_Directions:_ Filter the entries down to the lines containing "right", and copy those lines.

── Material provided ──

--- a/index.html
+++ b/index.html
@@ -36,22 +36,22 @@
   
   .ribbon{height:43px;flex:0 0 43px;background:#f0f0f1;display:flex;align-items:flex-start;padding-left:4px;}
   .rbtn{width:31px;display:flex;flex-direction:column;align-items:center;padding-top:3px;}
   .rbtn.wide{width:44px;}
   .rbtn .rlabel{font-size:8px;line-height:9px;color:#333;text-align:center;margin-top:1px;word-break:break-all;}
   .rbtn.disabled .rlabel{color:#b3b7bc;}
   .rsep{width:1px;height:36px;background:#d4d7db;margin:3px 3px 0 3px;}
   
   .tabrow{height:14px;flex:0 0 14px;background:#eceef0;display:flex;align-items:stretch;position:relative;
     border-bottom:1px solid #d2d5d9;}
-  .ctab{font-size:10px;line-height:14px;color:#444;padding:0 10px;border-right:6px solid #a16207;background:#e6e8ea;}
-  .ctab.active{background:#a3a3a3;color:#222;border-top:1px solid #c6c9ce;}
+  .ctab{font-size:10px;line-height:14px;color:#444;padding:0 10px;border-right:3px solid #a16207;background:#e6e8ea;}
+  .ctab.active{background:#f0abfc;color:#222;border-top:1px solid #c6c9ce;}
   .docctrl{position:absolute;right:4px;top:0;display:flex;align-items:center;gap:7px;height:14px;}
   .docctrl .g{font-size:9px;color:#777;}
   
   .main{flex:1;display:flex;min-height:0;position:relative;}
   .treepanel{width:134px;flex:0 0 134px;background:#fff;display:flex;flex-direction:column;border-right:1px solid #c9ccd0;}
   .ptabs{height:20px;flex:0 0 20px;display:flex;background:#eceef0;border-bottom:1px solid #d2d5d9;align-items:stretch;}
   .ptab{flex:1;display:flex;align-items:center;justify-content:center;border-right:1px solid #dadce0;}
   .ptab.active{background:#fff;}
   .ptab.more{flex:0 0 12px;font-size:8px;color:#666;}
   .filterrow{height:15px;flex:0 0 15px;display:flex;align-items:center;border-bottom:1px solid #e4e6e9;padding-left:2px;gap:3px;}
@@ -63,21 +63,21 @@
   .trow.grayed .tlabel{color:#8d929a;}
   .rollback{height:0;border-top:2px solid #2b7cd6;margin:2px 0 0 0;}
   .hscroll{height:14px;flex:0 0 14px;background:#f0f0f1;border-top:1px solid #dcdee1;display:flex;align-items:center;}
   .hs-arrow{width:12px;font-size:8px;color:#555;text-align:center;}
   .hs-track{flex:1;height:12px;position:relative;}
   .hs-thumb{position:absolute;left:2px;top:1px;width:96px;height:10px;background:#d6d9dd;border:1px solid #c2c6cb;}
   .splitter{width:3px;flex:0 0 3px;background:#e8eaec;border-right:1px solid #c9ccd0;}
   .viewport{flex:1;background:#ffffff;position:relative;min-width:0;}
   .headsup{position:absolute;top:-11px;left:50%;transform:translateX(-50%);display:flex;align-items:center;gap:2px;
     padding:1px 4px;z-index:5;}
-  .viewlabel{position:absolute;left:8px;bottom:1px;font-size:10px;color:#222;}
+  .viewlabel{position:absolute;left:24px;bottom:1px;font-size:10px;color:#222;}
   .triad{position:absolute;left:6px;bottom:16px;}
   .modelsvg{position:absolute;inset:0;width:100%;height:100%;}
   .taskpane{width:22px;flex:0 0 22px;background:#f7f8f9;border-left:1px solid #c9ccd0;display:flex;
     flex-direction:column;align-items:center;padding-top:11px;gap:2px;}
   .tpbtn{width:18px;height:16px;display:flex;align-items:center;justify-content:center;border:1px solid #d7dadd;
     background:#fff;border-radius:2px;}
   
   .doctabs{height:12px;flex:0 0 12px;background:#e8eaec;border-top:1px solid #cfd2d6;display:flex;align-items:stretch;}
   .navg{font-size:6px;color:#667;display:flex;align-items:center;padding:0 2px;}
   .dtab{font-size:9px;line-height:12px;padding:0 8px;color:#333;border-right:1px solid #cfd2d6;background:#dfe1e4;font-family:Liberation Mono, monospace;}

───
── Material provided ──

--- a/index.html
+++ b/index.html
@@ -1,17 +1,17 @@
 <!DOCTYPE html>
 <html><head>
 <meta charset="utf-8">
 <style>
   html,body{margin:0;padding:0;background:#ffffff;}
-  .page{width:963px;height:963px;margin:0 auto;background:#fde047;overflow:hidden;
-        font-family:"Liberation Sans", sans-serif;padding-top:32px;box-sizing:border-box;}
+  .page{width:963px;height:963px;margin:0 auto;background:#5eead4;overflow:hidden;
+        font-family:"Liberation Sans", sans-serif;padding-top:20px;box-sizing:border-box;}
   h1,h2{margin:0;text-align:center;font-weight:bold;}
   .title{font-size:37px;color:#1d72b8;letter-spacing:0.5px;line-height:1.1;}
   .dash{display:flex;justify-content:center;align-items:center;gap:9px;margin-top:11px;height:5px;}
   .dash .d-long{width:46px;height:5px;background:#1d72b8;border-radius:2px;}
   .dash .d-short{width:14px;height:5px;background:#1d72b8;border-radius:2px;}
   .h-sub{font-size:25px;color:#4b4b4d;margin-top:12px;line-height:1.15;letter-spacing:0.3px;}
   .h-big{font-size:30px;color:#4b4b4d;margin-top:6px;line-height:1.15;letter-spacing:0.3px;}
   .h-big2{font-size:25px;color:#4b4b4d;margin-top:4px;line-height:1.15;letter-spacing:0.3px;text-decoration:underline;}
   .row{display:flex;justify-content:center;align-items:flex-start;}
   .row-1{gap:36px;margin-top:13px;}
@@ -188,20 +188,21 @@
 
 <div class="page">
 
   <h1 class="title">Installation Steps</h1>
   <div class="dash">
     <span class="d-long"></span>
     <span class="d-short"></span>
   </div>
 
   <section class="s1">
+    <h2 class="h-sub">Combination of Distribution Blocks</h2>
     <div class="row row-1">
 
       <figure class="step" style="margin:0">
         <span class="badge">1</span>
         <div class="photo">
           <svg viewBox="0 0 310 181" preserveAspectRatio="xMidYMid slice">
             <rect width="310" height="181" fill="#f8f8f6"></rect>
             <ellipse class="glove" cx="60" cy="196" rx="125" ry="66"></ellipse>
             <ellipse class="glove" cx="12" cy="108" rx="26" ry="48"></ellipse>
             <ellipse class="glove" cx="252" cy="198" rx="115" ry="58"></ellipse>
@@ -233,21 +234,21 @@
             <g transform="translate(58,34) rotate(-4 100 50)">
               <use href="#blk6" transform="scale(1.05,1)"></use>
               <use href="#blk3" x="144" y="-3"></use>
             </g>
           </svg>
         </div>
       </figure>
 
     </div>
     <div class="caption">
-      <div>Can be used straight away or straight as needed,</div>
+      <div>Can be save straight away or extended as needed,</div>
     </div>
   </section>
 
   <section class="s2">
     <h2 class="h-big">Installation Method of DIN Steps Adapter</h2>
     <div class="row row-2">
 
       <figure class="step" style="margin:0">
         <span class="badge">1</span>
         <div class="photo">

───

_Your response:_
-  .ctab{font-size:10px;line-height:14px;color:#444;padding:0 10px;border-right:6px solid #a16207;background:#e6e8ea;}
+  .ctab{font-size:10px;line-height:14px;color:#444;padding:0 10px;border-right:3px solid #a16207;background:#e6e8ea;}
   .docctrl{position:absolute;right:4px;top:0;display:flex;align-items:center;gap:7px;height:14px;}
   .treepanel{width:134px;flex:0 0 134px;background:#fff;display:flex;flex-direction:column;border-right:1px solid #c9ccd0;}
   .ptab{flex:1;display:flex;align-items:center;justify-content:center;border-right:1px solid #dadce0;}
   .splitter{width:3px;flex:0 0 3px;background:#e8eaec;border-right:1px solid #c9ccd0;}
   .dtab{font-size:9px;line-height:12px;padding:0 8px;color:#333;border-right:1px solid #cfd2d6;background:#dfe1e4;font-family:Liberation Mono, monospace;}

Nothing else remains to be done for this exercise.